*Excerpt:*
Pierre v. Aurora Commercial Corp.

Decision Date24 July 2020
Docket Number19-cv-11207 (JGK)
Citation620 B.R. 210
Parties Gerard PIERRE, Appellant, v. AURORA COMMERCIAL CORP., Appellee.
CourtU.S. District Court — Southern District of New York

Gerard M. Pierre, Denver, CO, pro se.

Albert Togut, Togut, Segal & Segal LLP, Kyle James Ortiz, Weil, Gotshal & Manges LLP, New York, NY, Michael Andrew Rollin, Reilly Pozner, L.L.P., Denver, CO, for Appellee.

MEMORANDUM OPINION AND ORDER

JOHN G. KOELTL, District Judge:

The pro se appellant, Gerard M. Pierre, appeals from an order of the United States Bankruptcy Court for the Southern District of New York (Chapman, J.) disallowing and expunging his proof of claim. In his proof of claim, Pierre alleges principally that the United States Bankruptcy Court for the District of Colorado (the "Colorado bankruptcy court") erred in several ways during a proceeding in 2009 in which Pierre had filed for Chapter 7 bankruptcy. In the action below, the Bankruptcy Court for the Southern District of New York (the "New York bankruptcy court") held that Pierre's claims that he was denied due process in the Colorado bankruptcy court and that the Colorado bankruptcy court erred when it lifted the automatic bankruptcy stay with respect to a foreclosure proceeding involving Pierre lacked merit in addition to being time barred. For the following reasons, the order of the bankruptcy court is affirmed .

Saved entries:
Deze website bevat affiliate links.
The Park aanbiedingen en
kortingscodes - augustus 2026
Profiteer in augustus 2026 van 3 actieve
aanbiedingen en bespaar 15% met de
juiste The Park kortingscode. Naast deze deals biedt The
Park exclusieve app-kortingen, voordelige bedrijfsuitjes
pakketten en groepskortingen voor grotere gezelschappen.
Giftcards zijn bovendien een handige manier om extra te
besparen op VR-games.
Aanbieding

*To do:*
- 1) Reproduce the court opinion word for word, everything from "Gerard M. Pierre, Denver, CO, pro" down to "CO, for Appellee.".
- 2) Carry on with the court opinion in Pierre v. Aurora Commercial Corp., starting after its last sentence.

*Written answers:*
- 1)
Gerard M. Pierre, Denver, CO, pro se.

Albert Togut, Togut, Segal & Segal LLP, Kyle James Ortiz, Weil, Gotshal & Manges LLP, New York, NY, Michael Andrew Rollin, Reilly Pozner, L.L.P., Denver, CO, for Appellee.

- 2)
I.

Pierre's claims in the New York bankruptcy court relate to a dispute first adjudicated in the Colorado bankruptcy court in connection with property located at 10176 Park Meadows Drive #2405 in Lone Tree, Colorado ("the property"). In November 2005, Pierre executed a note and a deed of trust in favor of Universal Lending Corporation. The deed of trust identified the property as the security interest and Mortgage Electronic Registration Systems, Inc. ("MERS") as the beneficiary. Darnell Decl. (Part A) ¶ 4, ECF No. 10-4. The deed of trust was recorded on January 30, 2006 in the official records of Douglas County as document 2006008173. Id. Servicing rights were then transferred from MERS to Aurora Loan Services LLC ("ALS") shortly after origination. Id. ¶ 5. ALS is a wholly owned subsidiary of the appellee in this action, Aurora Commercial Corp. ("ACC"). ECF No. 7. ACC is owned in its entirety by Lehman Brothers Bancorp, Inc. Id.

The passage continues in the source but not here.